BEGIN Data to examine
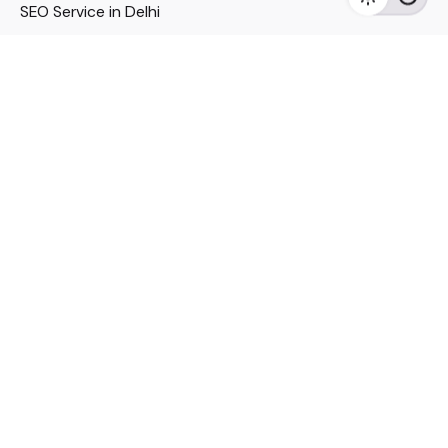
SEO Service in Delhi
DM Services in Delhi
DM Company in Pune
Seo Services in Mumbai
DM Services in Mumbai
DM Service for Realestate
Imp Links
Political Social Media
Google AMP Services
Youtube Optimization
DM Service for Education
DM Service for Manufacturing
DM Service for Pharmaceutical
Political Campaign Management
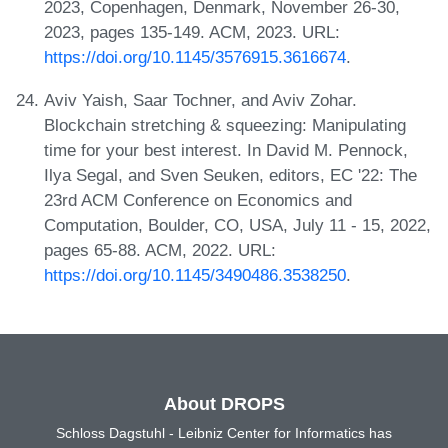
2023, Copenhagen, Denmark, November 26-30,
2023, pages 135-149. ACM, 2023. URL:
https://doi.org/10.1145/3576915.3616674
.
Aviv Yaish, Saar Tochner, and Aviv Zohar.
Blockchain stretching & squeezing: Manipulating
time for your best interest. In David M. Pennock,
Ilya Segal, and Sven Seuken, editors, EC '22: The
23rd ACM Conference on Economics and
Computation, Boulder, CO, USA, July 11 - 15, 2022,
pages 65-88. ACM, 2022. URL:
https://doi.org/10.1145/3490486.3538250
.
About DROPS
Schloss Dagstuhl - Leibniz Center for Informatics has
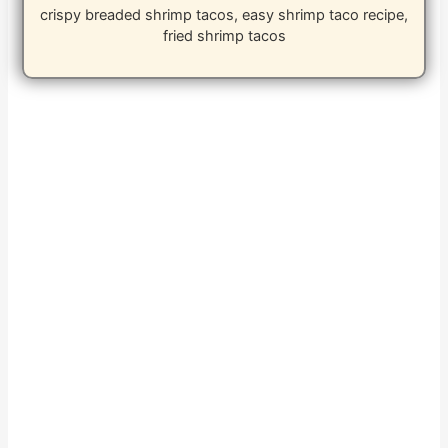
crispy breaded shrimp tacos, easy shrimp taco recipe,
fried shrimp tacos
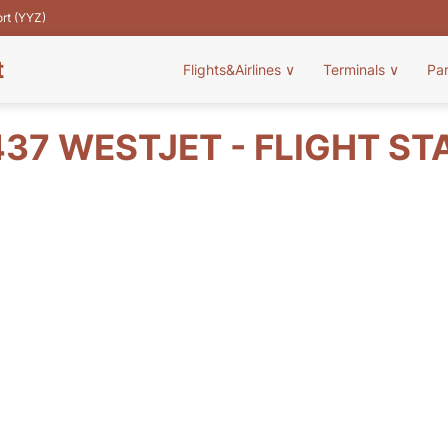
ort (YYZ)
t
Flights&Airlines
∨
Terminals
∨
Pa
37 WESTJET - FLIGHT ST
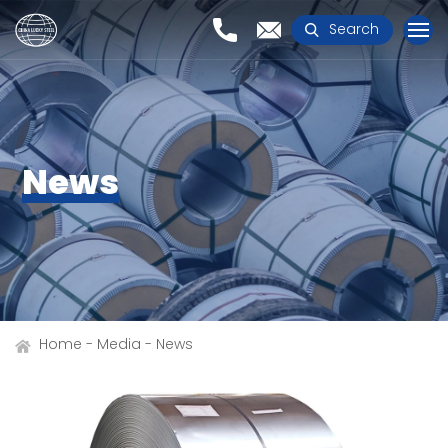
Search
News
Home
Media
News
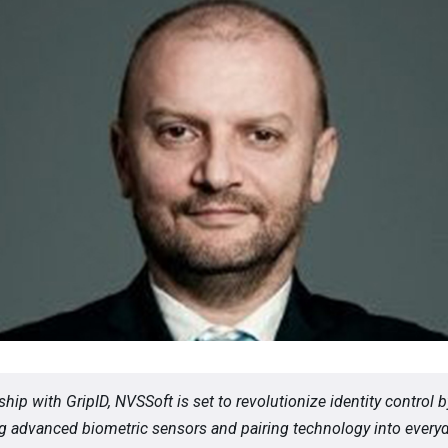
ship with GripID, NVSSoft is set to revolutionize identity control b
ng advanced biometric sensors and pairing technology into every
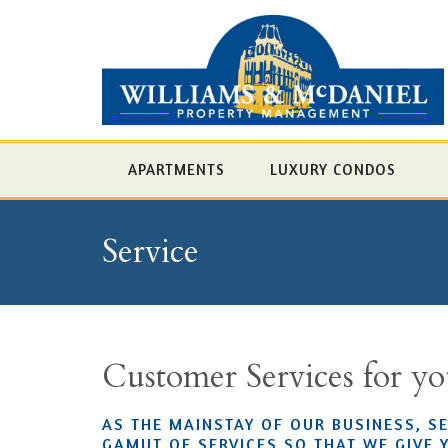
APARTMENTS
LUXURY CONDOS
Service
Customer Services for y
AS THE MAINSTAY OF OUR BUSINESS, S
GAMUT OF SERVICES SO THAT WE GIVE 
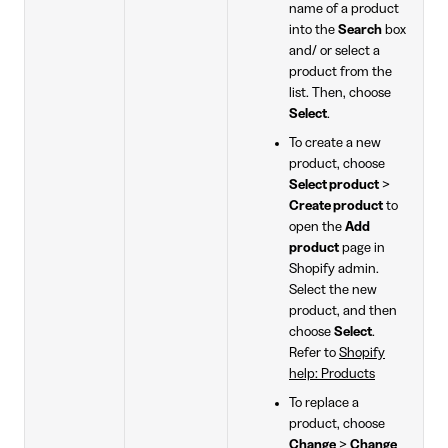
name of a product
into the
Search
box
and/ or select a
product from the
list. Then, choose
Select
.
To create a new
product, choose
Select product
>
Create product
to
open the
Add
product
page in
Shopify admin.
Select the new
product, and then
choose
Select
.
Refer to
Shopify
help: Products
To replace a
product, choose
Change
>
Change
END Data to examine
(Your goal) Copy exactly, without pictures, the lines above from the one with "DM Services in Delhi" down to the one with "2023, pages 135-149.", inclusive.

(Worked solution)
DM Services in Delhi
DM Company in Pune
Seo Services in Mumbai
DM Services in Mumbai
DM Service for Realestate
Imp Links
Political Social Media
Google AMP Services
Youtube Optimization
DM Service for Education
DM Service for Manufacturing
DM Service for Pharmaceutical
Political Campaign Management
2023, Copenhagen, Denmark, November 26-30,
2023, pages 135-149. ACM, 2023. URL:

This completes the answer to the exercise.